Each module folder has a Jupyter Notebook file (`*.ipynb`), this can be opened in Jupyter Lab to view the training contant, edit code and compile/run. Along with the Notebook file, there is a `lab` and a `src` folder with SYCL source code for samples used in the Notebook. The module folder also has `run_*.sh` files which can be used in shell terminal to compile and run each sample code.

## Install Directions

The training content can be accessed locally on the computer after installing necessary tools, or you can directly access using Intel DevCloud without any installation.

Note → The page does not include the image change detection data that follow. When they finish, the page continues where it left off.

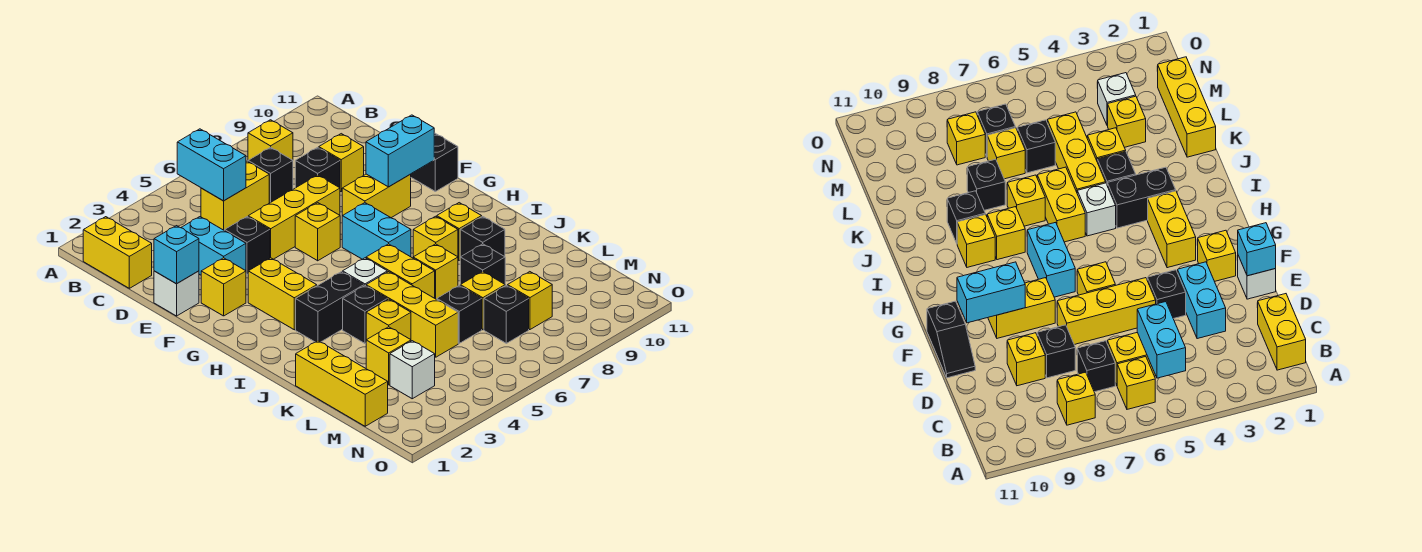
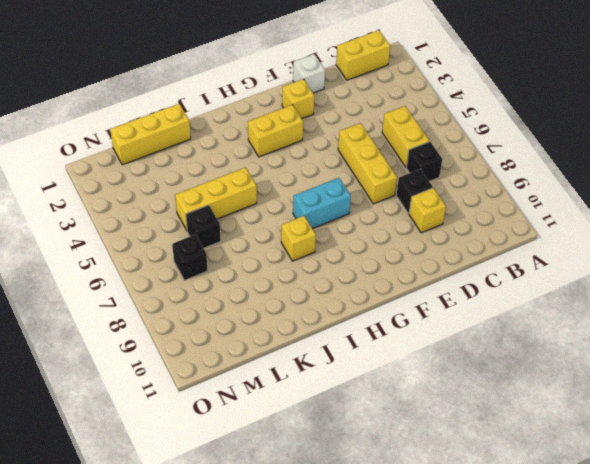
none -> yellow 1x1 brick [1117,357,1155,409]
none -> yellow 1x1 brick [248,120,293,160]
none -> cyan 1x2 brick [181,217,246,275]
none -> black 1x1 brick [225,217,270,275]

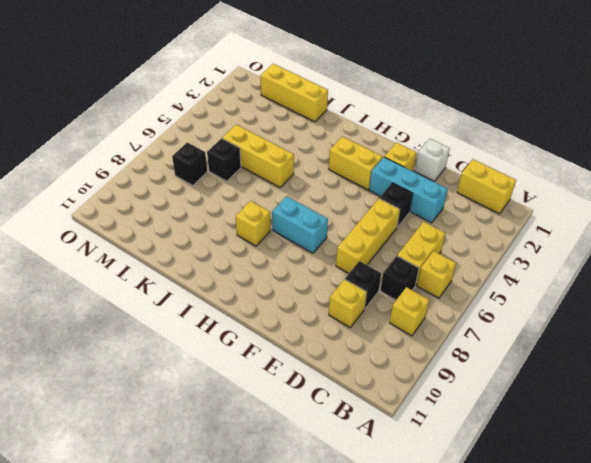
cyan 1x3 brick [369,157,448,223] -> cyan 1x2 brick [181,217,246,275]
none -> black 1x2 slope [411,133,458,192]
none -> yellow 1x1 brick [295,203,340,261]
none -> yellow 1x2 brick [342,174,411,218]
none -> black 1x2 brick [296,272,364,342]

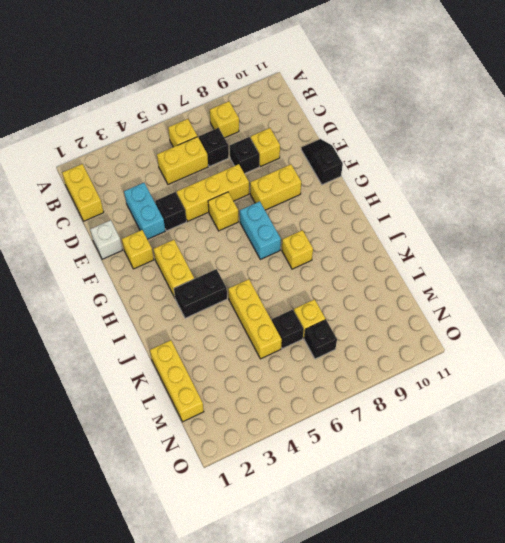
none -> white 1x1 brick [343,258,387,286]
none -> yellow 1x2 brick [366,244,435,298]
none -> yellow 1x1 brick [437,203,482,261]
none -> black 1x1 brick [343,286,387,343]

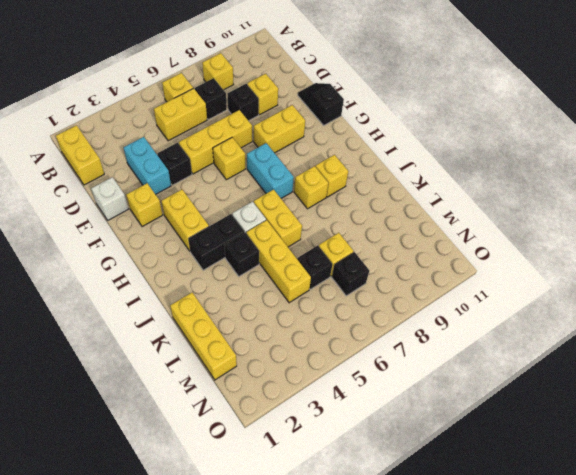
none -> yellow 1x1 brick [413,244,458,300]
none -> black 1x1 brick [460,216,505,257]
none -> yellow 1x1 brick [366,299,411,340]
none -> black 1x1 brick [460,244,505,285]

#### Access using Intel Developer Cloud

The Jupyter notebooks are tested and can be run on Intel Developer Cloud without any installation necessary, below are the steps to access these Jupyter notebooks on Intel Developer Cloud:
1. Register on [Intel Developer Cloud](https://cloud.intel.com)
2. Login, select Training and Launch Jupyter Lab
3. Access Training folder

#### Local Installation of oneAPI Tools and JupyterLab

The Jupyter Notebooks can be downloaded locally to computer and accessed:
- Install Intel oneAPI Base Toolkit on local computer: [Installation Guide](https://www.intel.com/content/www/us/en/developer/tools/oneapi/base-toolkit-download.html) 
- Install Jupyter Lab on local computer: [Installation Guide](https://jupyterlab.readthedocs.io/en/stable/getting_started/installation.html)
- git clone the repo and access the Notebooks using Jupyter Lab

#### Local Installation of oneAPI Tools and use command line

The Jupyter Notebooks can be viewed on Github and you can run the code on command line:
- Install Intel oneAPI Base Toolkit on local computer (linux): [Installation Guide](https://www.intel.com/content/www/us/en/developer/tools/oneapi/base-toolkit-download.html)
- git clone the repo
- open command line terminal and use the `run_*.sh` script in each module to compile and run code.